Council Leaders Say Reform's Cost Cutting Plans Are Detached From Reality
4 min read
Council leaders have pushed back against Reform UK's plans to cut spending if it wins control of local authorities at next week's elections.
Councillors representing other parties have told PoliticsHome that they are already making the sort of Elon Musk-style efficiency savings that Nigel Farage and other Reform figures have promised because their local authorities are under severe financial pressure.
Reform, which continues to poll ahead of Labour and the Tories in some opinion polls, is expected to make significant gains at local and mayoral elections on 1 May.
Reform candidates in areas where the party is expected to perform strongly next week, like Kent and Durham, recently told PoliticsHome that they would carry out audits and dismantle diversity programmes to cut council spending.
Terry Stacy, head of office and senior adviser at the Local Government Association (LGA), accused Reform of "living with their heads in the clouds" when it comes to council finances.

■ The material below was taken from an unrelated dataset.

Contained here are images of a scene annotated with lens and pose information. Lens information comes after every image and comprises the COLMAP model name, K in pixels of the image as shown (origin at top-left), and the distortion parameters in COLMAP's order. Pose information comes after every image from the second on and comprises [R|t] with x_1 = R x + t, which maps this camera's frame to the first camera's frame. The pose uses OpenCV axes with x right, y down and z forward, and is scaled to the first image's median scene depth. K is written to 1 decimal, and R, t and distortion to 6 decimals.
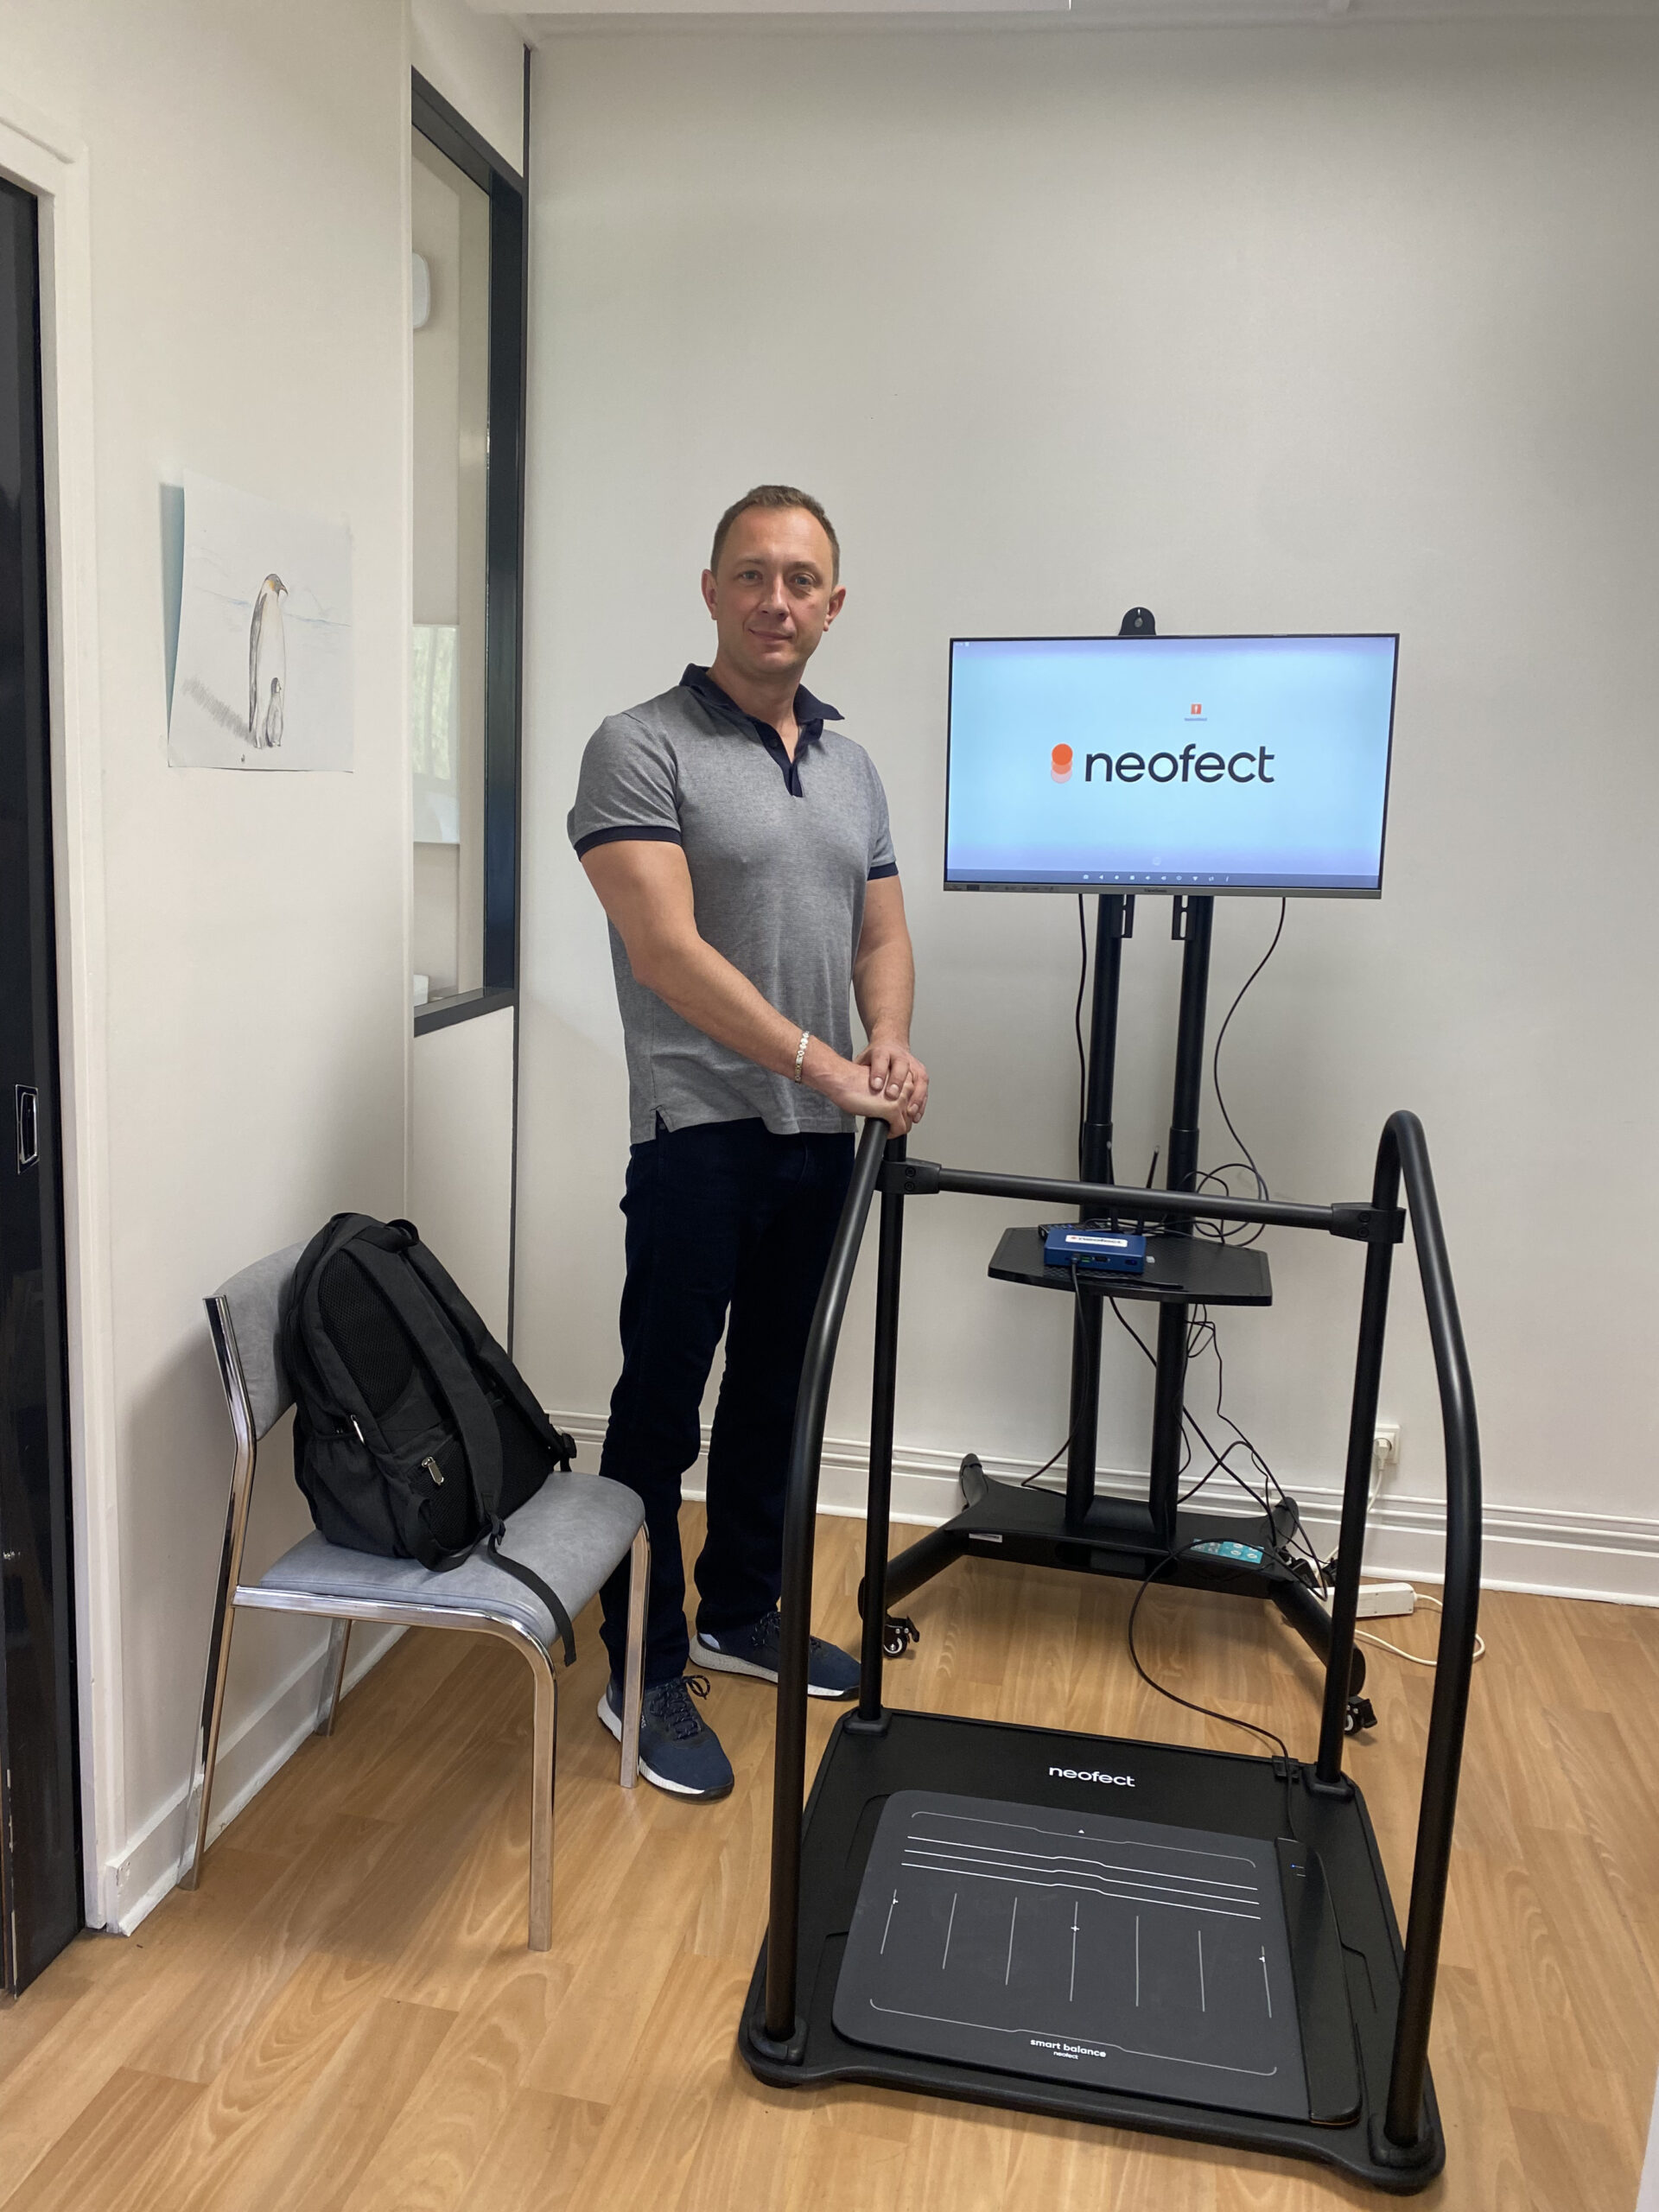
lens RADIAL K [[1687.9, 0, 827.3], [0, 1687.9, 1107.4], [0, 0, 1]] dist [0.093654, -0.084863]
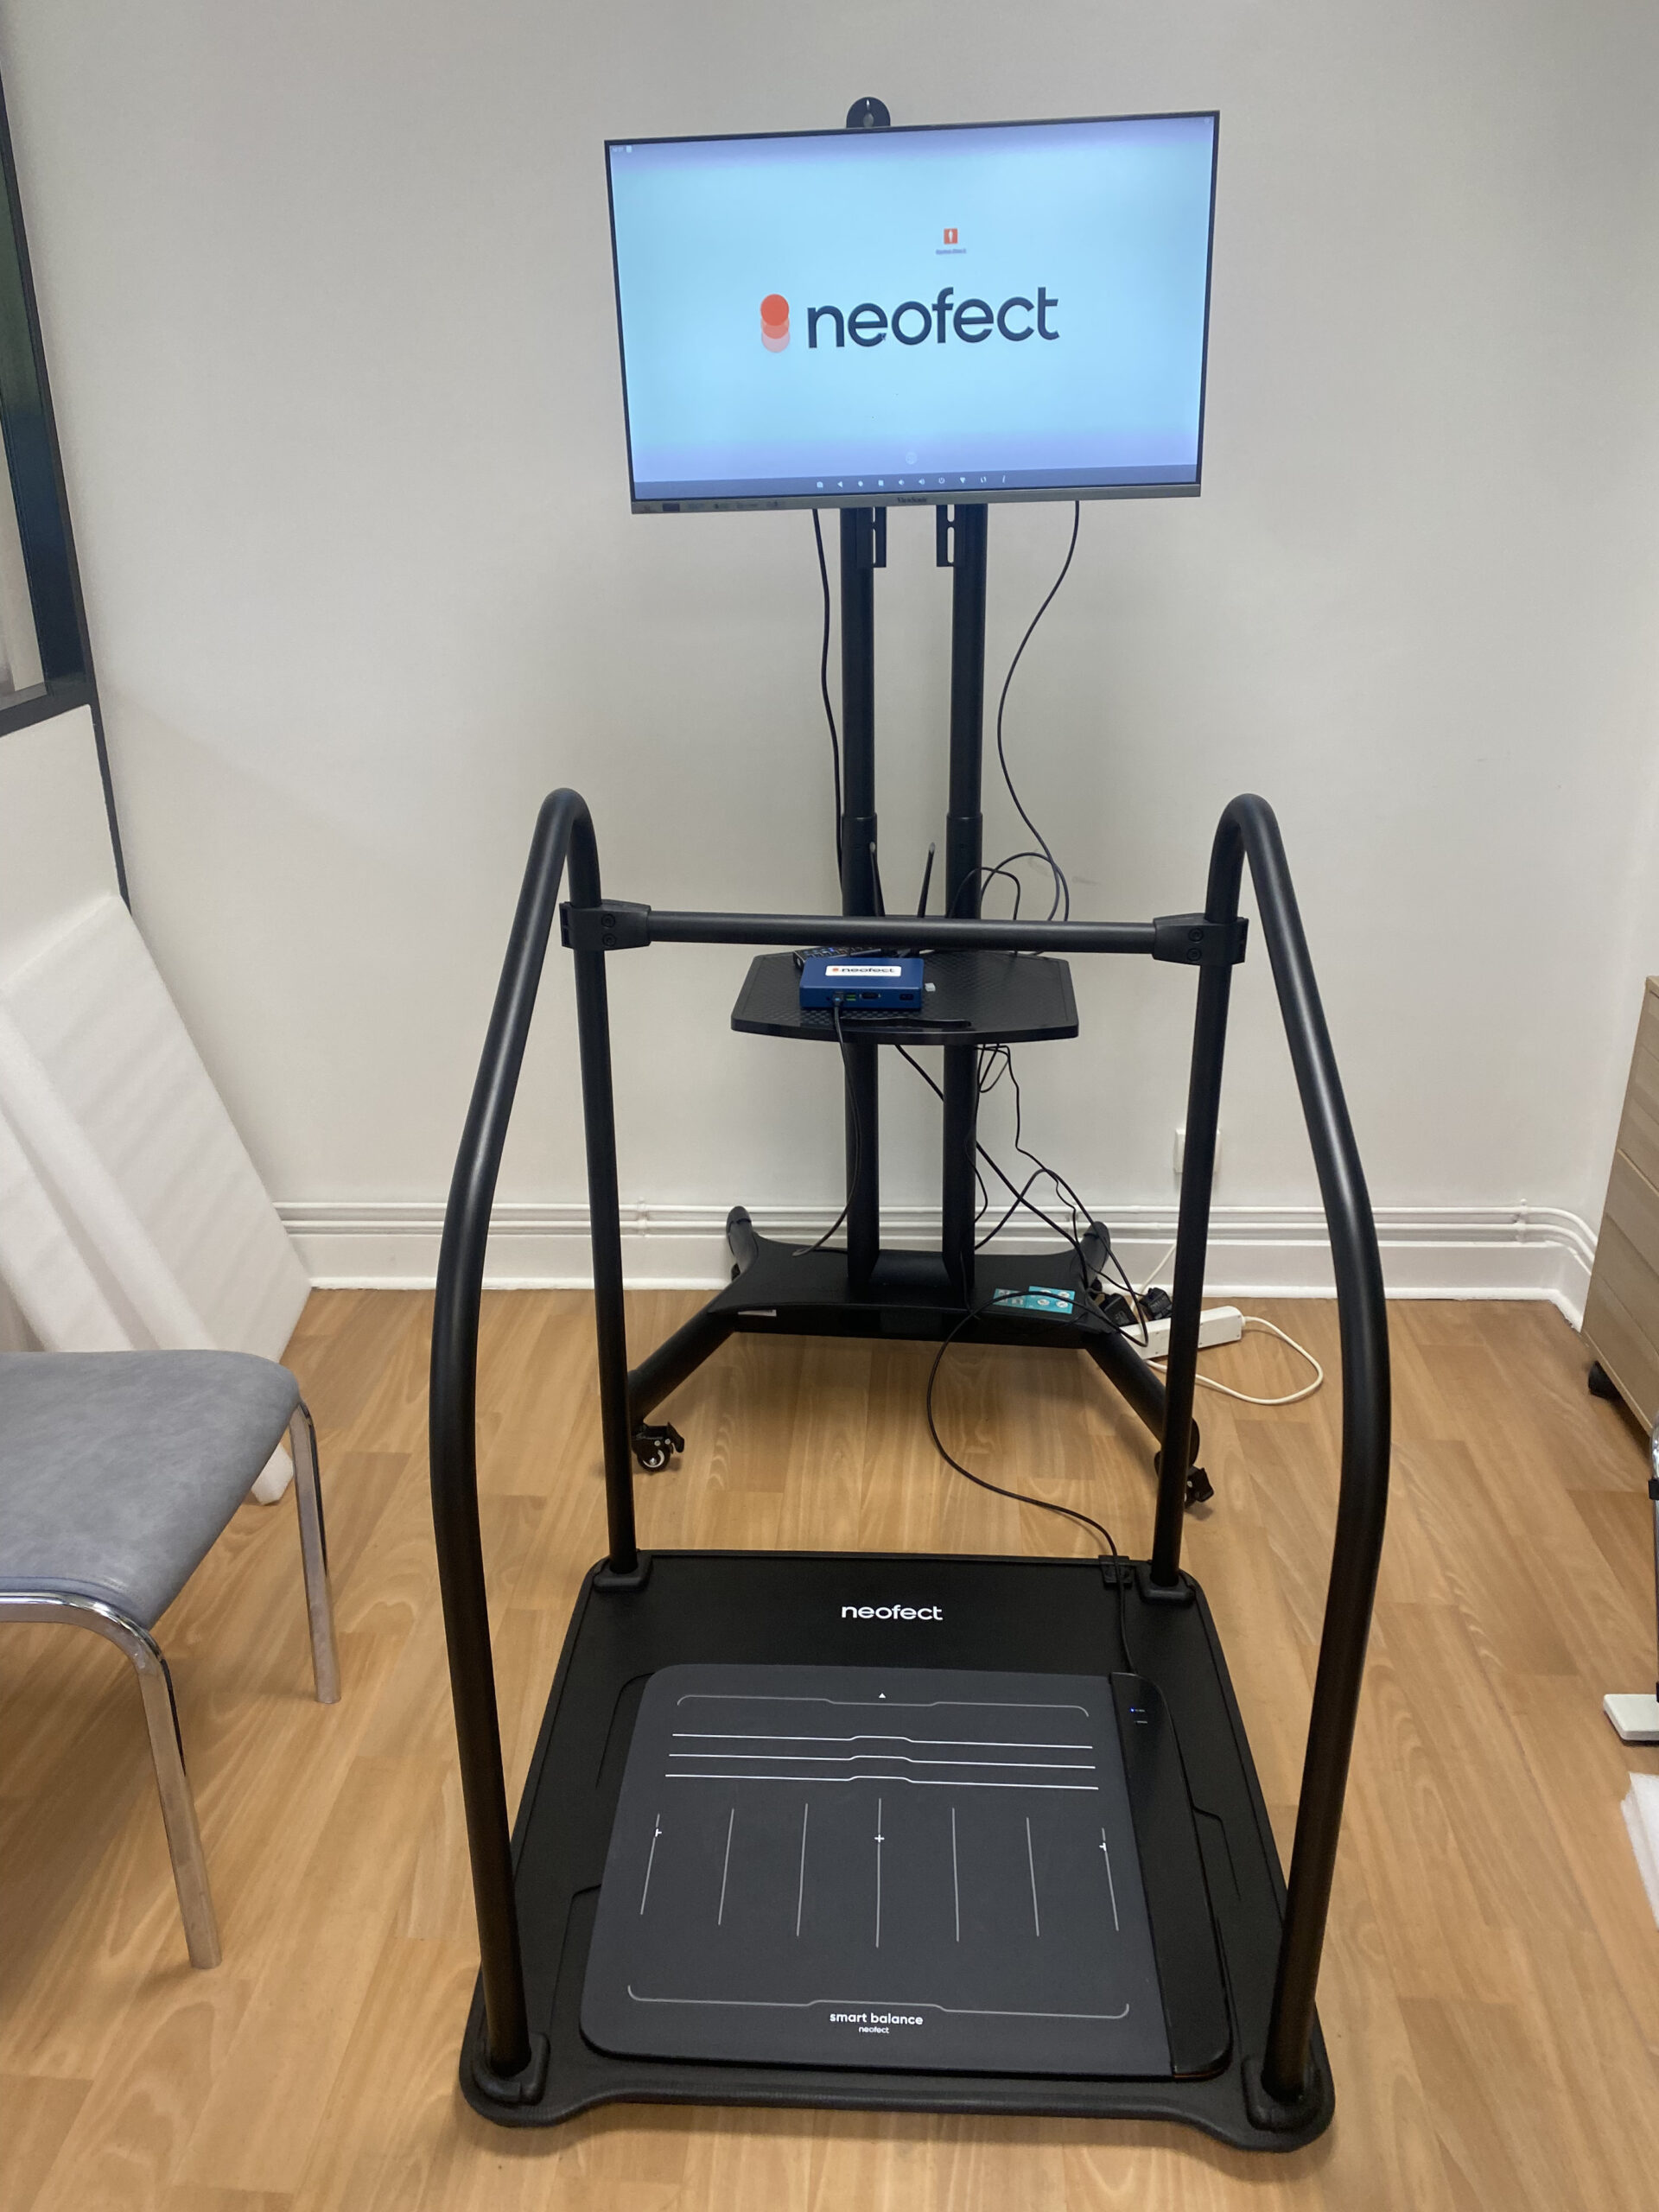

"For the last 18 years, councils have been making major cuts in their funding with no let-up in demand", he told PoliticsHome.
In recent years, there have been repeated warnings that local authorities across the country face increasingly difficult financial situations, fuelled in part by rising demand for statutory services like adult social care, children's services and home-to-school transport.
Conservative Councillor and Leader of Lincolnshire County Council Martin Hill said Reform's plans "don't make any economic sense at all", adding that his council has been making savings every year in Lincolnshire since 2010-11, with many other councils doing the same.
"Councils have been under financial pressure for some years and have been at the frontline of finding savings for the government nationally," he told PoliticsHome.
Hill said his local authority is "already doing DOGE and has been some years, finding over £400m since 2011". DOGE is a reference to the Department of Government Efficiency — X owner Musk's attempt to make the US government more efficient.
"Reform will have to find even more savings, but they're not saying how they're going to do it.
"They will cut waste without specifying what waste is," he said.
John Cope, Chairman of the Conservative Councillors’ Association, said Farage is "right to join us in highlighting wasteful Labour and Liberal Democrat councils up and down the country.”
However, the Tory councillor criticised the Reform leader's approach, accusing him of not having "brought forward any credible solutions, just PR gimmicks”.
Joe Harris, Chairman of the Liberal Democrats' Councillors' Association, told PoliticsHome that "most councils have been dealing with relentless austerity for the past 15 years, which has forced them to become more efficient".
While Harris acknowledged there are always areas in which councils could operate more effectively, he said that the "constant pressure of simply keeping essential services running" leaves little capacity to explore alternative or more innovative approaches.
"This proposal from Farage feels very much like a gimmick.
"I suspect that if we were to see a sudden rise in Reform-run local authorities, the practical realities would hit them rather quickly," he said.
The Lib Dem leader of Durham County Council, Amanda Hopgood, agreed with Hill that councils have already been doing "DOGE" for some years, telling PoliticsHome that Reform is "in for a big shock if they win a lot of councils".
The LGA's Stacy also criticised Reform's attacks on council diversity programmes, saying that programmes like English lessons for refugees would come under that budget.
"Community cohesion is a really important thing for local authorities and communities, even more in the present climate," he said.
Thomas Mallon, a Reform county councillor for Kent County Council who is running for re-election in May, last week told PoliticsHome that the party would be "cutting DEI for a start" if they win control of the councils on 1 May.
There remain questions over how exactly Farage's party will run councils if they are successful in the local elections. PoliticsHome revealed this month that Reform had not yet finalised the rules for how its councillors will run local authorities after the person originally tasked with completing the rule book resigned from the party.